- _WORK REQUIRED_:
Check every line of the data for the string "down" and copy the ones that have it.

- _INPUT DATA_:
▬▬▬▬▬▬▬▬▬▬

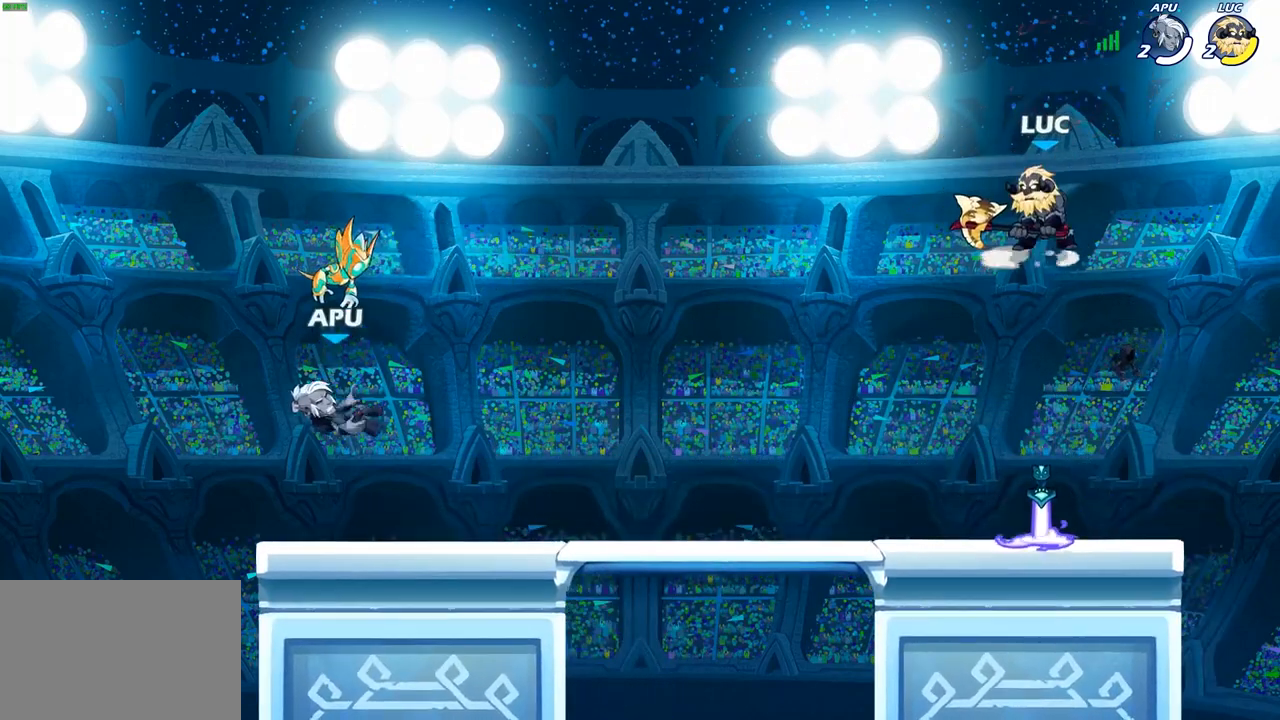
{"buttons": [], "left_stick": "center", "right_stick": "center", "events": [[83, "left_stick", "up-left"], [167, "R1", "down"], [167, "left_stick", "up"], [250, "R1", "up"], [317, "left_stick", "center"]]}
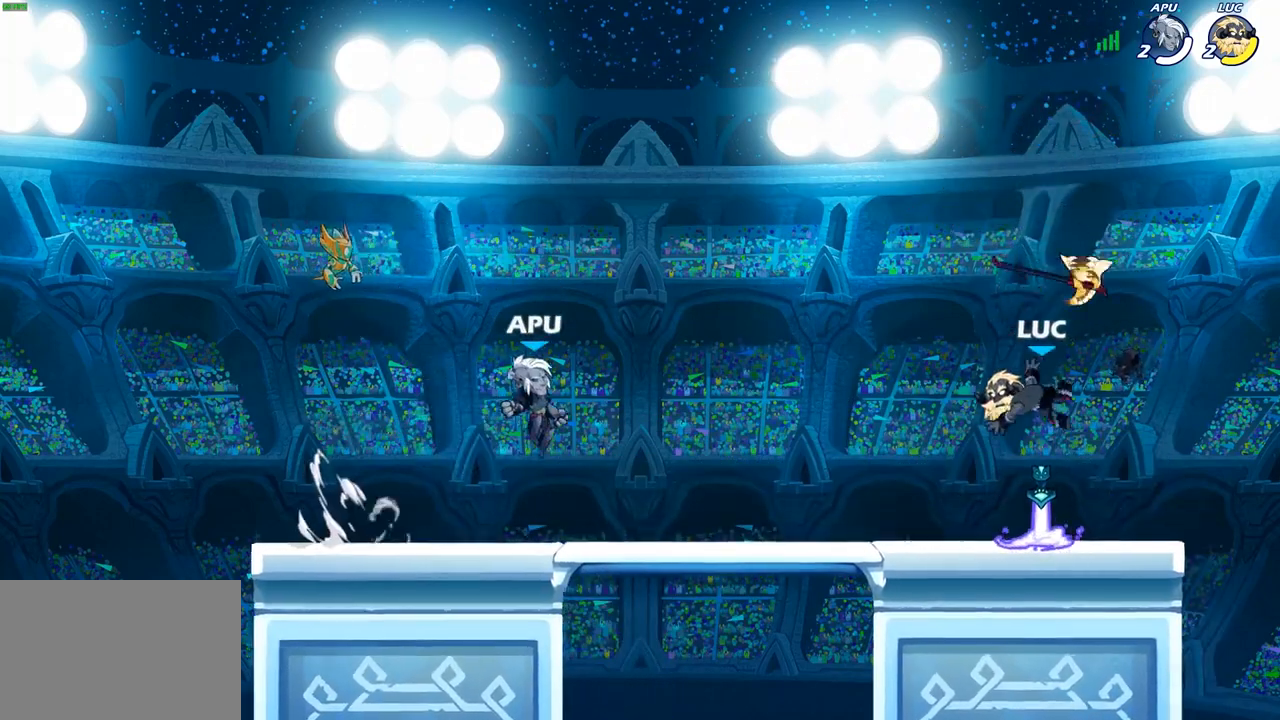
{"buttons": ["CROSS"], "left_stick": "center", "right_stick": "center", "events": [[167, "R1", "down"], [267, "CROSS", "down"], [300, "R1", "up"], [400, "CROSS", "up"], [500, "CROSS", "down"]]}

▬▬▬▬▬▬▬▬▬▬

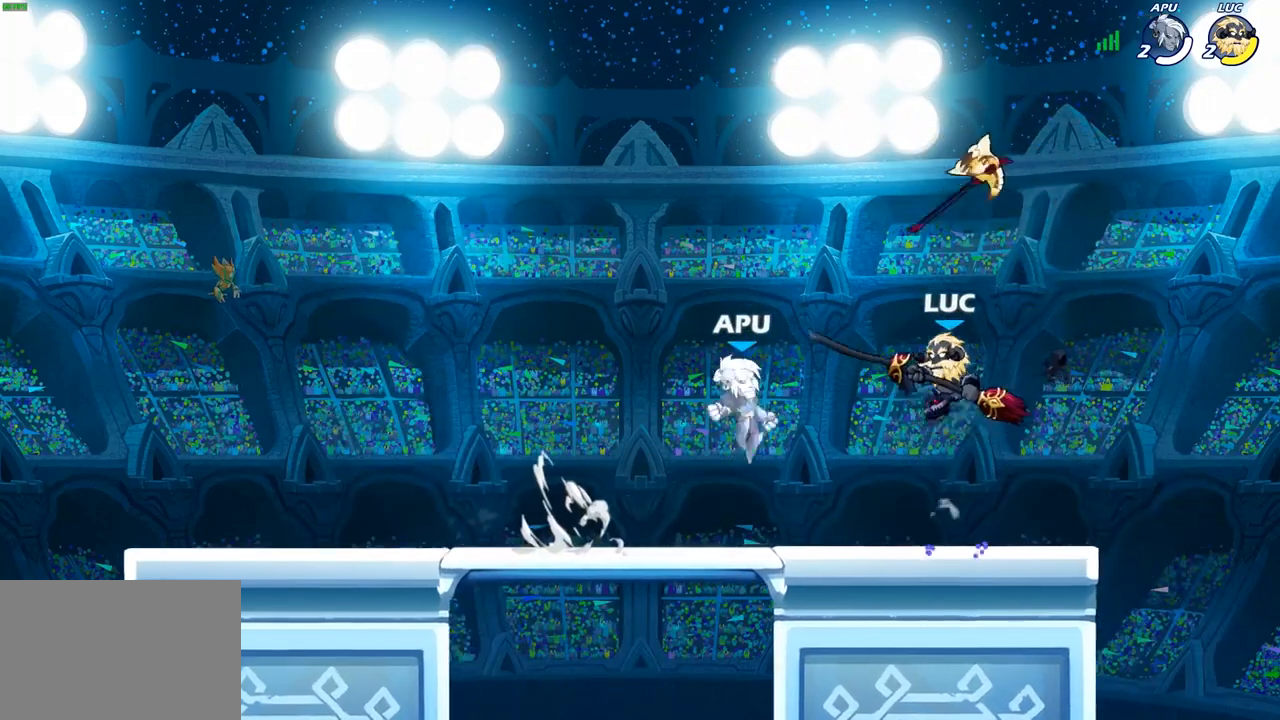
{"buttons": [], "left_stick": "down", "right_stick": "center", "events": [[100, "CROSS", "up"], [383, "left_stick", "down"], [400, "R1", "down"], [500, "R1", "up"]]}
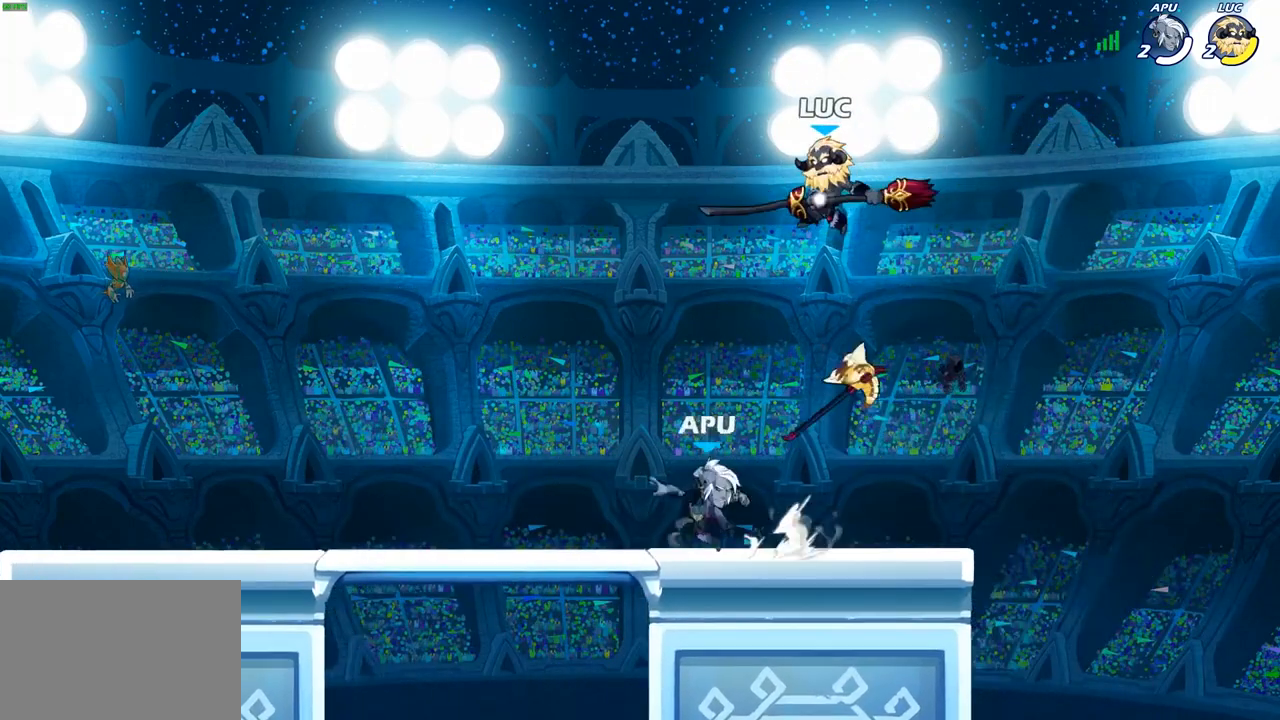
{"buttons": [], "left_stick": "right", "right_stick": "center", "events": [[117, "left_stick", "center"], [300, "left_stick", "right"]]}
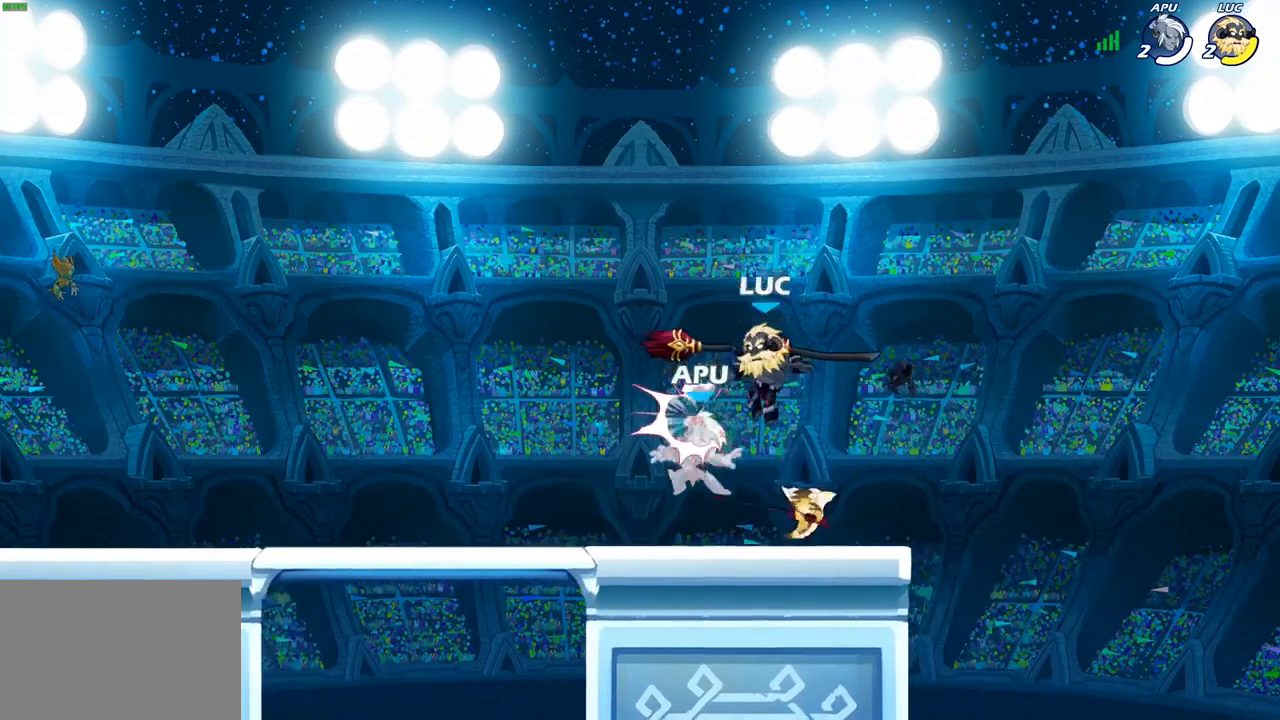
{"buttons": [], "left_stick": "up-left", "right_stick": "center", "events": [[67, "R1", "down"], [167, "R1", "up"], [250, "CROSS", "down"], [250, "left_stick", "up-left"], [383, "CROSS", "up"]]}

▬▬▬▬▬▬▬▬▬▬

- _TASK OUTPUT_:
{"buttons": [], "left_stick": "center", "right_stick": "center", "events": [[83, "left_stick", "up-left"], [167, "R1", "down"], [167, "left_stick", "up"], [250, "R1", "up"], [317, "left_stick", "center"]]}
{"buttons": ["CROSS"], "left_stick": "center", "right_stick": "center", "events": [[167, "R1", "down"], [267, "CROSS", "down"], [300, "R1", "up"], [400, "CROSS", "up"], [500, "CROSS", "down"]]}
{"buttons": [], "left_stick": "down", "right_stick": "center", "events": [[100, "CROSS", "up"], [383, "left_stick", "down"], [400, "R1", "down"], [500, "R1", "up"]]}
{"buttons": [], "left_stick": "up-left", "right_stick": "center", "events": [[67, "R1", "down"], [167, "R1", "up"], [250, "CROSS", "down"], [250, "left_stick", "up-left"], [383, "CROSS", "up"]]}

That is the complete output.